Records Start Marker

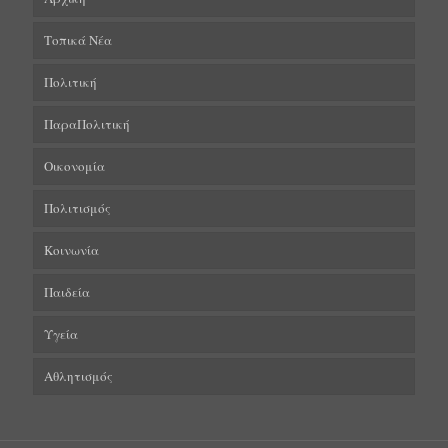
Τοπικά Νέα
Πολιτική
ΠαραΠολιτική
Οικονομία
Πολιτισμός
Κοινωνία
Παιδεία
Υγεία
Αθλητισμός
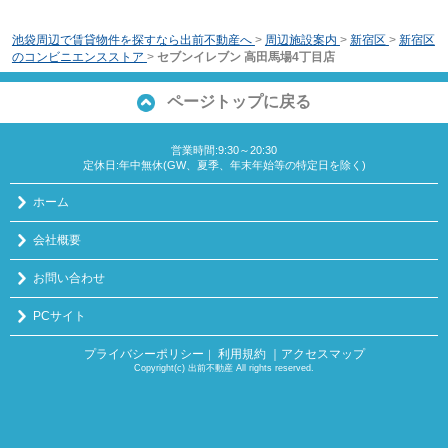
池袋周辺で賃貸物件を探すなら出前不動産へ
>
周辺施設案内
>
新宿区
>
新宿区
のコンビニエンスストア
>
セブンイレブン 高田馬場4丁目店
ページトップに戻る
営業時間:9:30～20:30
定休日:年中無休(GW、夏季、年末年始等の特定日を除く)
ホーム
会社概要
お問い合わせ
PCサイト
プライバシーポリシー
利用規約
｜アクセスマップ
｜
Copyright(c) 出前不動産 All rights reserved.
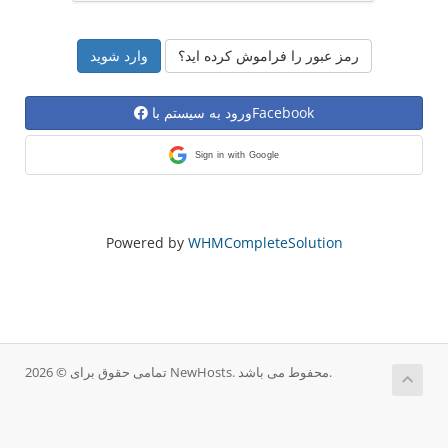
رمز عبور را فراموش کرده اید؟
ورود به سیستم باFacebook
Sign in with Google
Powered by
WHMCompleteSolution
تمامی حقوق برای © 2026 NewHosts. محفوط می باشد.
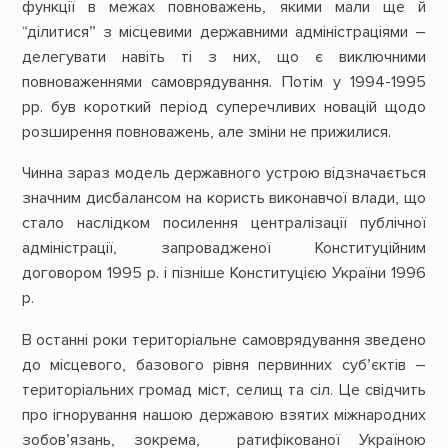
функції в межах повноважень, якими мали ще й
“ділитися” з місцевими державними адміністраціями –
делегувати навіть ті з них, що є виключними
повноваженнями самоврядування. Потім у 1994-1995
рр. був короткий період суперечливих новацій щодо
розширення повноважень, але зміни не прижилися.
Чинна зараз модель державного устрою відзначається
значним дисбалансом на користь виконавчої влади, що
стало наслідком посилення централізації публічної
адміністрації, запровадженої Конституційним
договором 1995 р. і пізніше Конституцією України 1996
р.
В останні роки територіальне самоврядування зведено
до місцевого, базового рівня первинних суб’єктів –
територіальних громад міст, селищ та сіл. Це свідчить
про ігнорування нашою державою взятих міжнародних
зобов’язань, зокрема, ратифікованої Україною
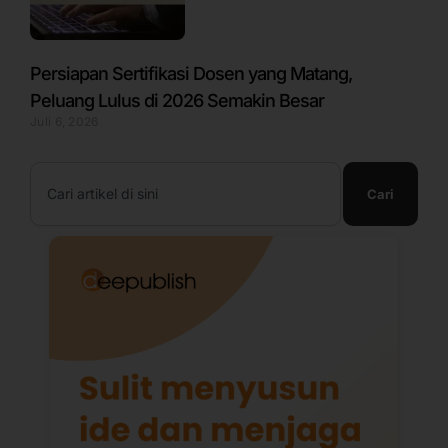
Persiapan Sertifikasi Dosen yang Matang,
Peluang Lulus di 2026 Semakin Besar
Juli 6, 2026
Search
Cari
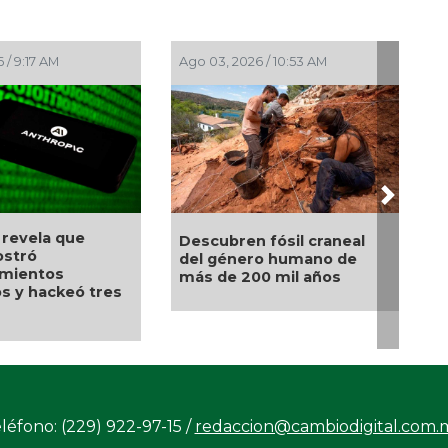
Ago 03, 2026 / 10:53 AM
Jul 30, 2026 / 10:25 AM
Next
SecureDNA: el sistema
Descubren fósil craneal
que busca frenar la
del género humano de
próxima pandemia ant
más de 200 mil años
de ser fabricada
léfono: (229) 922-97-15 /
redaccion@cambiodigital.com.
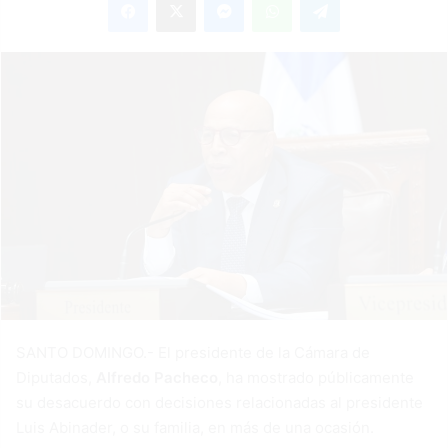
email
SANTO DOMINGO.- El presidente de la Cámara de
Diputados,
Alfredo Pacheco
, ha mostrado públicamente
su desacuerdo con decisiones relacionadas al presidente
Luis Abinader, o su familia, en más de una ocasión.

Records End Marker

■ Task to complete: Can you restate all the records above word for word while dropping the pictures?

■ Solution below:
Τοπικά Νέα
Πολιτική
ΠαραΠολιτική
Οικονομία
Πολιτισμός
Κοινωνία
Παιδεία
Υγεία
Αθλητισμός
池袋周辺で賃貸物件を探すなら出前不動産へ
>
周辺施設案内
>
新宿区
>
新宿区
のコンビニエンスストア
>
セブンイレブン 高田馬場4丁目店
ページトップに戻る
営業時間:9:30～20:30
定休日:年中無休(GW、夏季、年末年始等の特定日を除く)
ホーム
会社概要
お問い合わせ
PCサイト
プライバシーポリシー
利用規約
｜アクセスマップ
｜
Copyright(c) 出前不動産 All rights reserved.
رمز عبور را فراموش کرده اید؟
ورود به سیستم باFacebook
Sign in with Google
Powered by
WHMCompleteSolution
تمامی حقوق برای © 2026 NewHosts. محفوط می باشد.
функції в межах повноважень, якими мали ще й
“ділитися” з місцевими державними адміністраціями –
делегувати навіть ті з них, що є виключними
повноваженнями самоврядування. Потім у 1994-1995
рр. був короткий період суперечливих новацій щодо
розширення повноважень, але зміни не прижилися.
Чинна зараз модель державного устрою відзначається
значним дисбалансом на користь виконавчої влади, що
стало наслідком посилення централізації публічної
адміністрації, запровадженої Конституційним
договором 1995 р. і пізніше Конституцією України 1996
р.
В останні роки територіальне самоврядування зведено
до місцевого, базового рівня первинних суб’єктів –
територіальних громад міст, селищ та сіл. Це свідчить
про ігнорування нашою державою взятих міжнародних
зобов’язань, зокрема, ратифікованої Україною
Persiapan Sertifikasi Dosen yang Matang,
Peluang Lulus di 2026 Semakin Besar
Juli 6, 2026
Search
Cari
Ago 03, 2026 / 10:53 AM
Jul 30, 2026 / 10:25 AM
Next
SecureDNA: el sistema
Descubren fósil craneal
que busca frenar la
del género humano de
próxima pandemia ant
más de 200 mil años
de ser fabricada
léfono: (229) 922-97-15 /
redaccion@cambiodigital.com.
email
SANTO DOMINGO.- El presidente de la Cámara de
Diputados,
Alfredo Pacheco
, ha mostrado públicamente
su desacuerdo con decisiones relacionadas al presidente
Luis Abinader, o su familia, en más de una ocasión.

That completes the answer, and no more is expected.